__Exercise materials__.
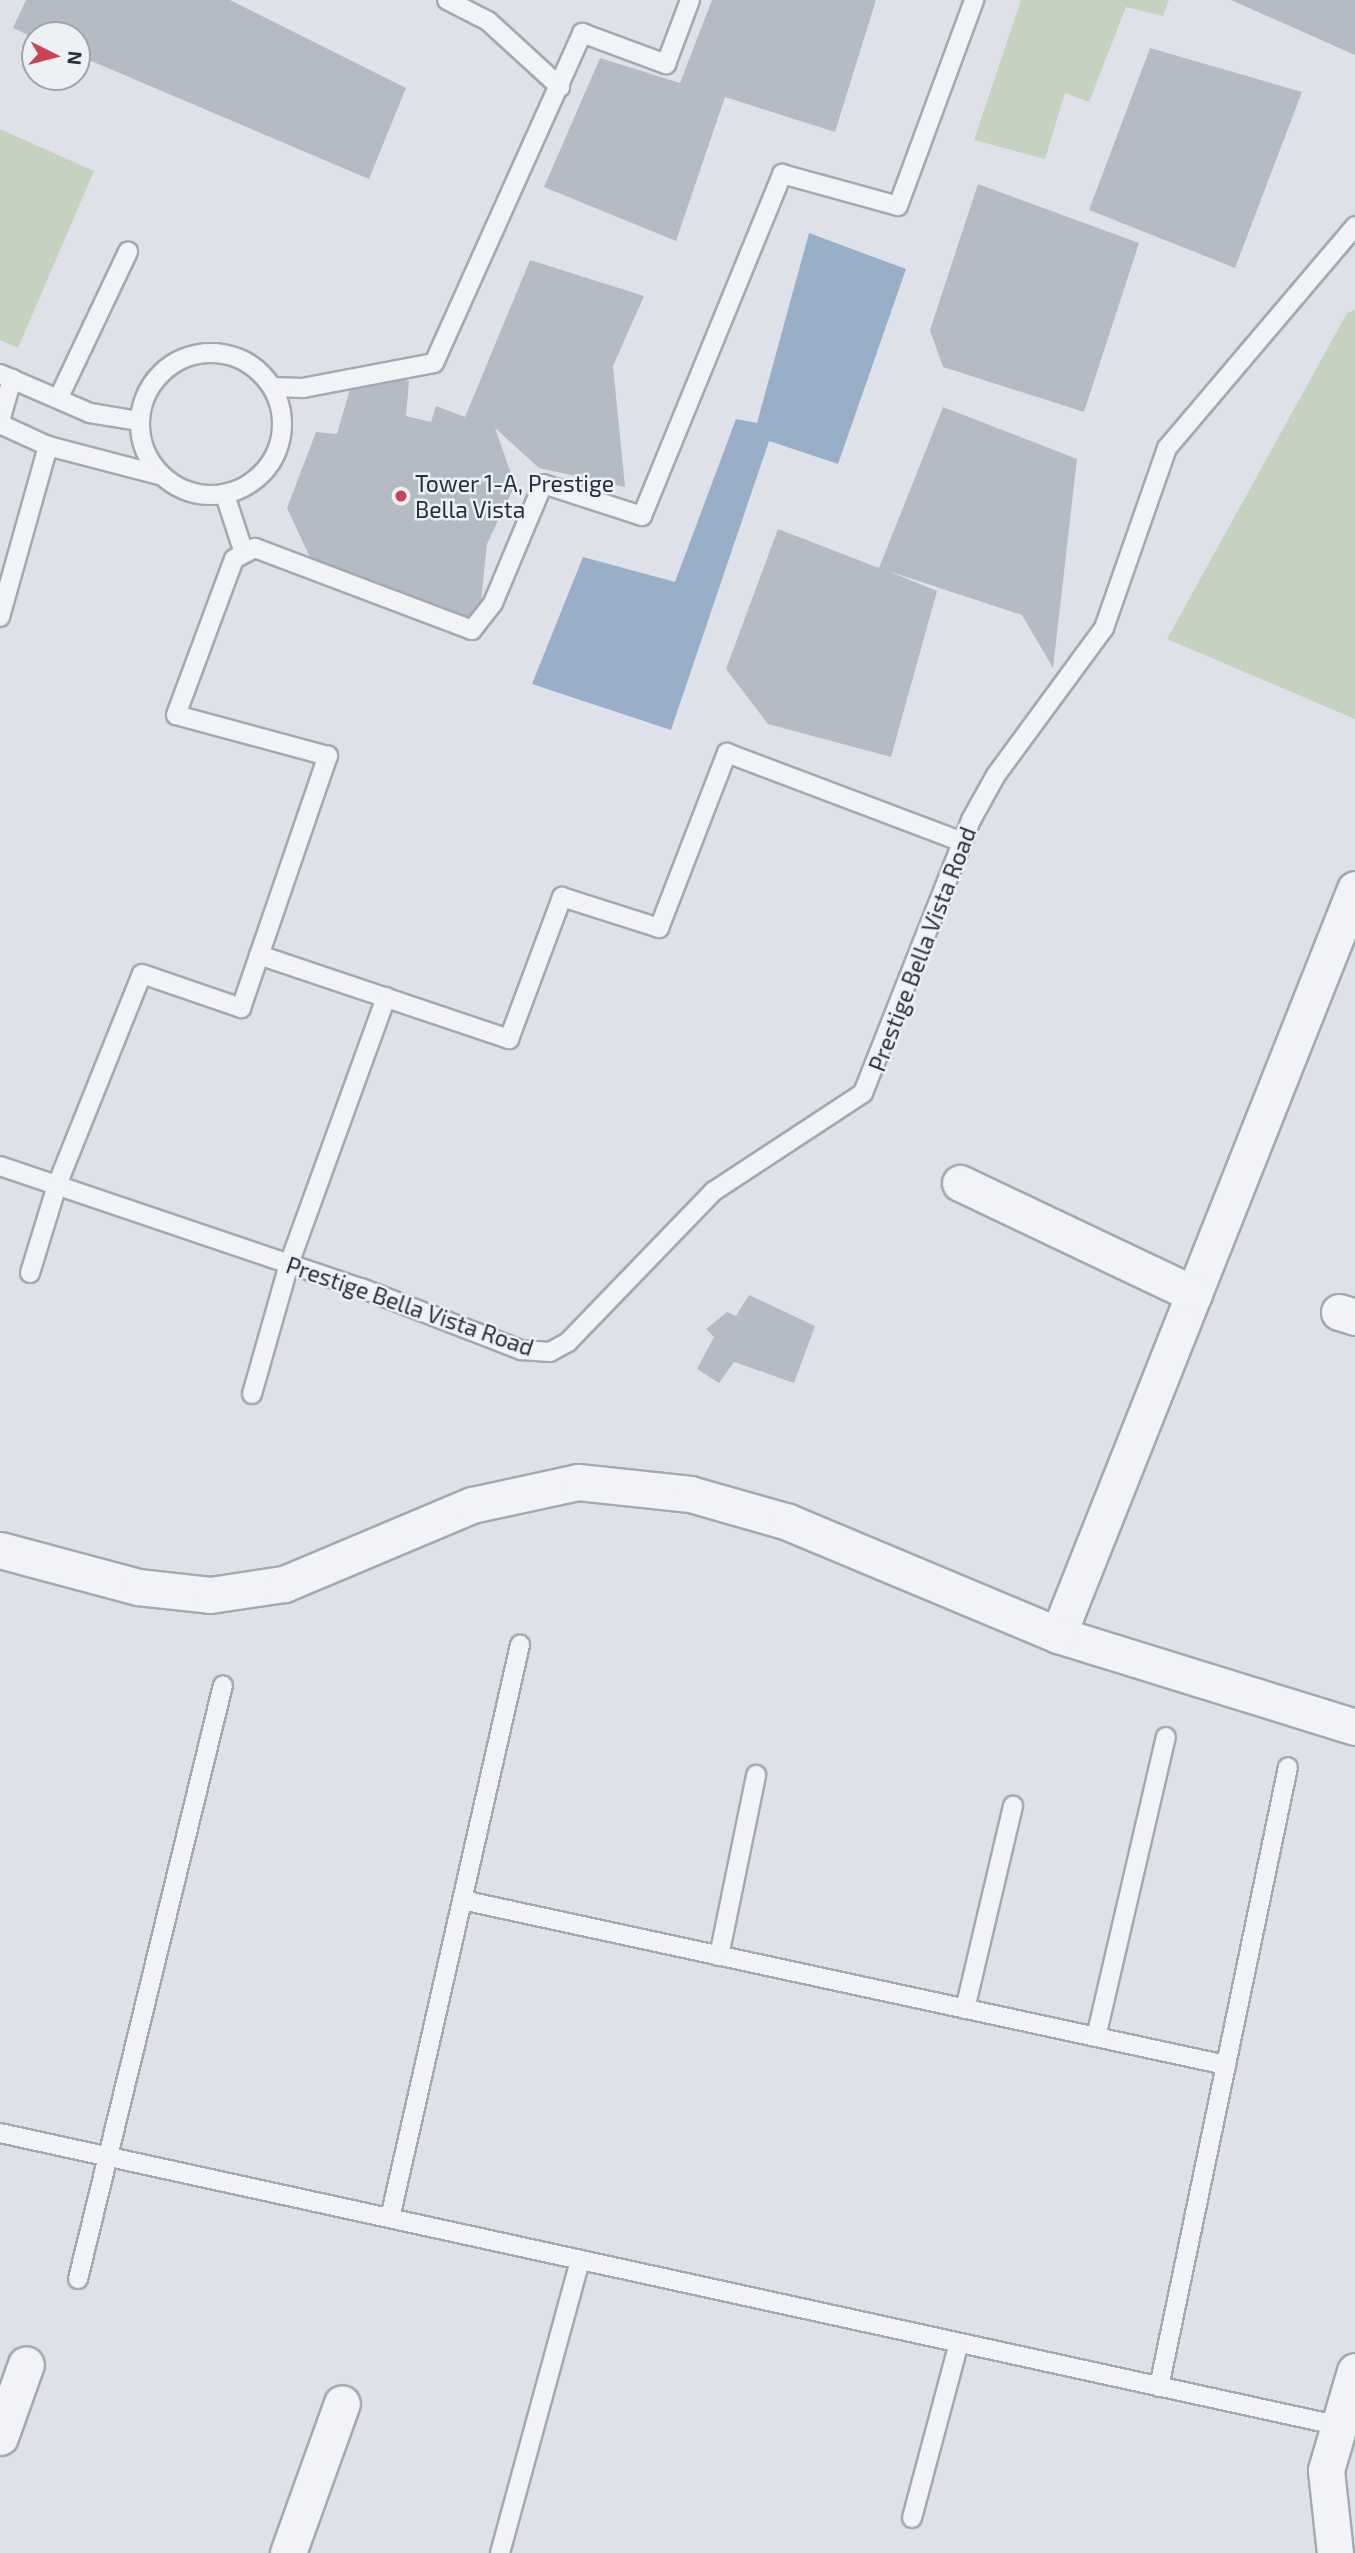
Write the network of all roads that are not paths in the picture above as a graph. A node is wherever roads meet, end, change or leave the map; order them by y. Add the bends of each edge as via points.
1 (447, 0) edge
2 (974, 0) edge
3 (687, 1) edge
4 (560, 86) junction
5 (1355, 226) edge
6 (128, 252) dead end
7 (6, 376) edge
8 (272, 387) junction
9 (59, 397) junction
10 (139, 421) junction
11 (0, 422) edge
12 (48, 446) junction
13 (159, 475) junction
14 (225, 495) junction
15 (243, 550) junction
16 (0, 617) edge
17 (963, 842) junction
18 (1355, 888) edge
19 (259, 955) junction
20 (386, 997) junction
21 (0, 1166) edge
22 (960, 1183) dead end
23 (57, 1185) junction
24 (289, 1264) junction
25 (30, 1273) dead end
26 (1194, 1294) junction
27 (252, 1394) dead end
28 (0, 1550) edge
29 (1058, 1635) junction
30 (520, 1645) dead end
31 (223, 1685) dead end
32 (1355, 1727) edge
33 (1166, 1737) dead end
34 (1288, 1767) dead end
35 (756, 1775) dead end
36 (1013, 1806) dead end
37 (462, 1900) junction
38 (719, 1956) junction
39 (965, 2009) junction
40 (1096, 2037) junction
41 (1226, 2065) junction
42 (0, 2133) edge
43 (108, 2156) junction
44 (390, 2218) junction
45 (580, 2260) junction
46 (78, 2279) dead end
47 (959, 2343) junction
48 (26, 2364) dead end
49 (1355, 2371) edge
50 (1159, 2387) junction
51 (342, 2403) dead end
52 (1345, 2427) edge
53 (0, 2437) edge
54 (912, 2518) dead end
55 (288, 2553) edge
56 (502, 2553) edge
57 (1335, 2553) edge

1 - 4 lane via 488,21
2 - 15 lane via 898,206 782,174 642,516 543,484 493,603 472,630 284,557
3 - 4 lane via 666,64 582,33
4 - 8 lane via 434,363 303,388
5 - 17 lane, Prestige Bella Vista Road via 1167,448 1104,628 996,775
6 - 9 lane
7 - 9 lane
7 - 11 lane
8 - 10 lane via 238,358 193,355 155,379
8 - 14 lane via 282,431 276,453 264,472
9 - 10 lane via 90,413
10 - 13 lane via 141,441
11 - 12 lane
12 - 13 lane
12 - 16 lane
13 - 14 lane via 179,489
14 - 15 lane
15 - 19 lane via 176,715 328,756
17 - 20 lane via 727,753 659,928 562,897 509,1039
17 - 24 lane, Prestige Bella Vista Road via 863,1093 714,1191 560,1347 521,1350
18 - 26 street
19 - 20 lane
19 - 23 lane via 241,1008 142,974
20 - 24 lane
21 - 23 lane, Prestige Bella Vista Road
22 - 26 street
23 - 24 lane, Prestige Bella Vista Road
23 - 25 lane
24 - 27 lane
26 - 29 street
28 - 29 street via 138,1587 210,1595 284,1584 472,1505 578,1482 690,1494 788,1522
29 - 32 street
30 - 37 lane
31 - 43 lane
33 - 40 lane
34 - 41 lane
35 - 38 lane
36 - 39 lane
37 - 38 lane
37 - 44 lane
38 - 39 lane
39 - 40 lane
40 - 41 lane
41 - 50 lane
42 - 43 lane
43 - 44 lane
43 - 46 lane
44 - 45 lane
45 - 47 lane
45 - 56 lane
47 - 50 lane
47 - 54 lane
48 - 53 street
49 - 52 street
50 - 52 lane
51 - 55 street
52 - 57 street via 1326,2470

__Problem description__. Where does the string "Bella" appear in the records above? Return every line that holds it.

__Response for this exercise__.
5 - 17 lane, Prestige Bella Vista Road via 1167,448 1104,628 996,775
17 - 24 lane, Prestige Bella Vista Road via 863,1093 714,1191 560,1347 521,1350
21 - 23 lane, Prestige Bella Vista Road
23 - 24 lane, Prestige Bella Vista Road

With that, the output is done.